Tipsheet

Appeals Court Took Judge Boasberg to the Cleaners Today

Judge James Boasberg’s fight with President Donald Trump took a serious hit when a federal appeals court made it clear that his contempt motion must stop. The DC Court of Appeals also called out Boasberg for overreaching—remember, this is legal language. I wish there had been a Scott Jennings-like slap down for this, as Boasberg has been one of the most irritating judges who doesn’t seem to know his role.

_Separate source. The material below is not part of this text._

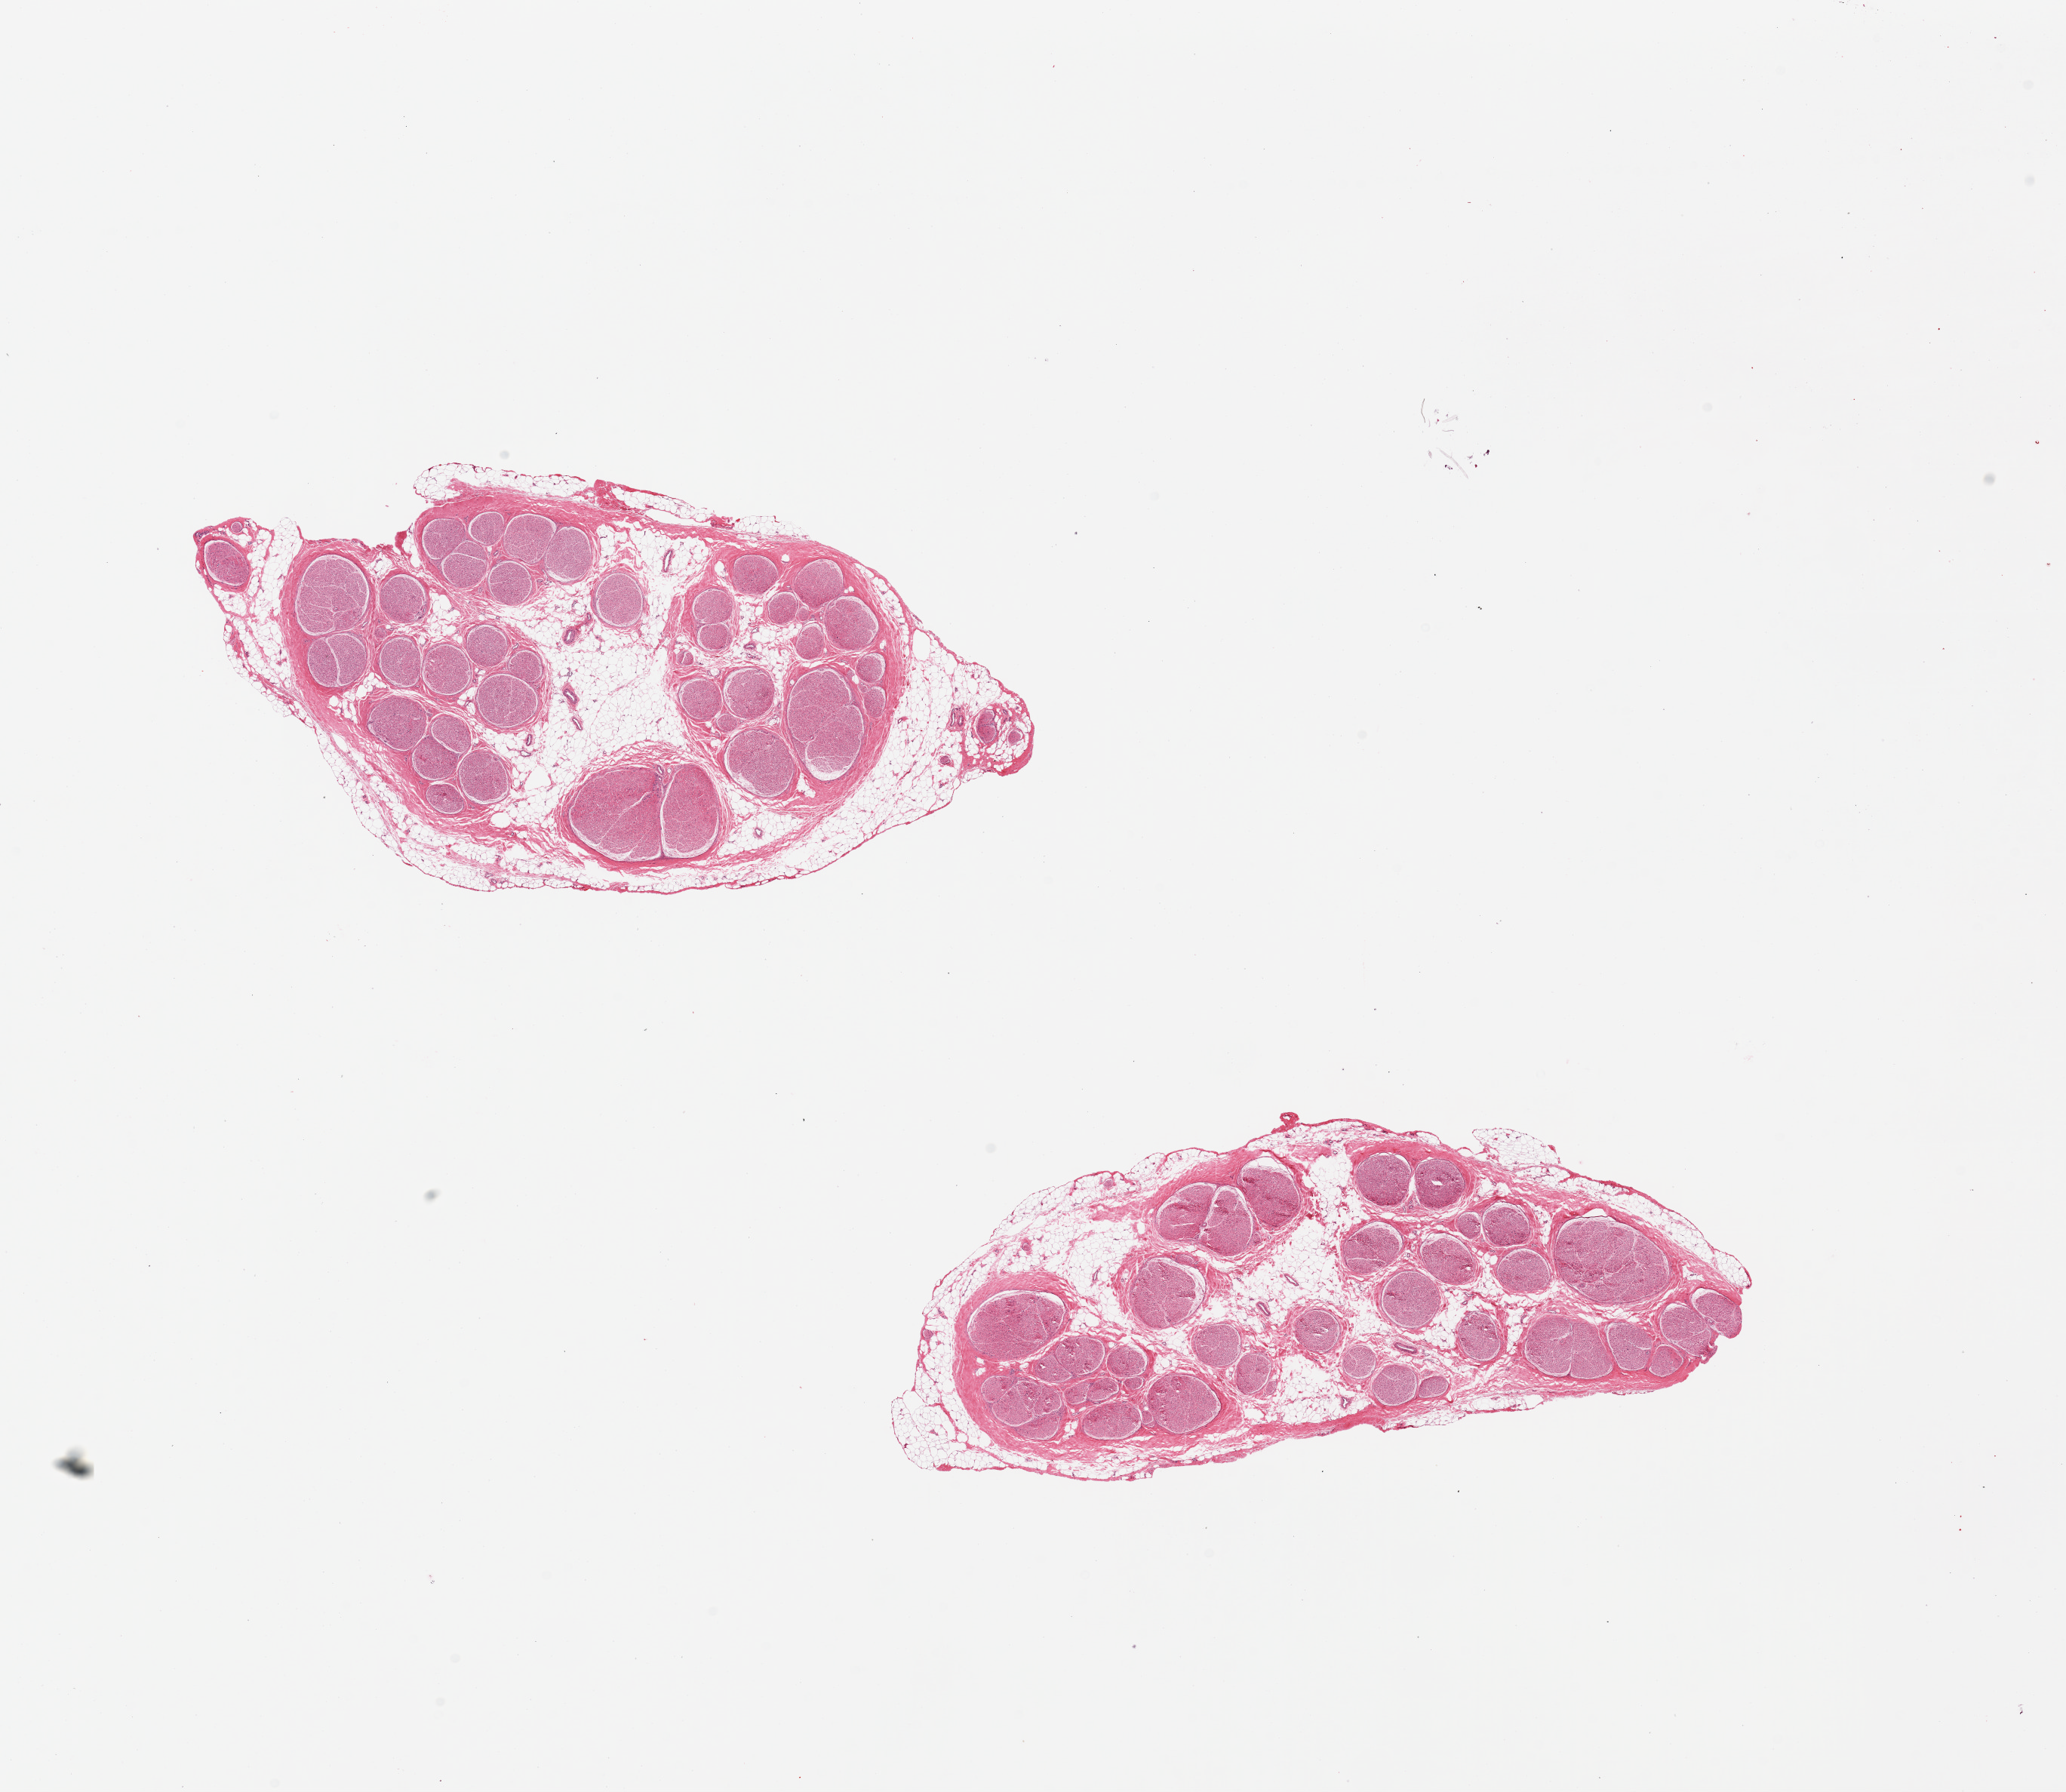
Whole-slide image, haematoxylin and eosin stain — low-resolution overview of the scanned area, about 21.7 x 18.8 mm. PAXgene-fixed paraffin-embedded (PFPE) section. Sampled site (target tissue): tibial nerve. Tissue donor sample. Donor: male.
Review note (as recorded): 2 pieces 40% internal and external fat.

He’s upset the Trump administration for ignoring his absurd order to stop a deportation flight (via Associated Press):

A federal judge must end his “intrusive” contempt investigation of the Trump administration for failing to comply with an order turn around planes carrying Venezuelan migrants to El Salvador last year, a divided appeals court panel ruled Tuesday.

Chief Judge James Boasberg abused his discretion in forging ahead with criminal contempt proceedings over the March 2025 deportation flights, according to the majority opinion by a three-judge panel from U.S. Court of Appeals for the District of Columbia Circuit.

President Donald Trump’s administration has a “clear and indisputable” right to the termination of the contempt proceedings, Circuit Judge Neomi Rao wrote in the court’s majority opinion.

“The legal error at the heart of these criminal contempt proceedings demonstrates why further investigation by the district court is an abuse of discretion,” Rao wrote. “Criminal contempt is available only for the violation of an order that is clear and specific. (Boasberg’s March 2025 order) did not clearly and specifically bar the government from transferring plaintiffs into Salvadoran custody.”

The Federalist’s Margot Cleveland summarized it nicely: Boasberg got spanked.

Our friends at RedState provided the red meat of the opinion against Boasberg:

The Supreme Court vacated the district court’s order because it was premised on a legal error and the plaintiffs’ suit was brought in the wrong court. Nonetheless, the district court threatened to hold government officials in criminal contempt unless they complied with the now-vacated order by, for instance, taking back custody of the plaintiffs. We issued a writ of mandamus vacating the court’s first contempt order. 

Undeterred, the district court is proceeding with criminal contempt for the government’s decision to transfer the plaintiffs to the custody of El Salvador. To cooperate, the government identified then-Secretary of Homeland Security Kristi Noem as the official responsible for the transfer decision. The district court previously said this was the only information it required to make a referral for prosecution. But the district court has now expanded its inquest and ordered hearings to extract more information from government counsel about exactly what happened last March. The government petitions for mandamus.

The widening gyre of the district court’s investigation again calls for the extraordinary remedy of mandamus to halt the judicial “impairment of another branch in the performance of its constitutional duties.” Cheney v. U.S. Dist. Ct. for D.C., 542 U.S. 367, 390 (2004) (cleaned up). The district court proposes to probe high-level Executive Branch deliberations about matters of national security and diplomacy. These proceedings are a clear abuse of discretion, as the district court’s order said nothing about transferring custody of the plaintiffs and therefore lacks the clarity to support criminal contempt based on the transfer of custody. Moreover, the government has already provided the name of the responsible official, so further judicial investigation is unnecessary and therefore improper. In these circumstances, mandamus is appropriate to prevent the district court from assuming an antagonistic jurisdiction that encroaches on the autonomy of the Executive Branch.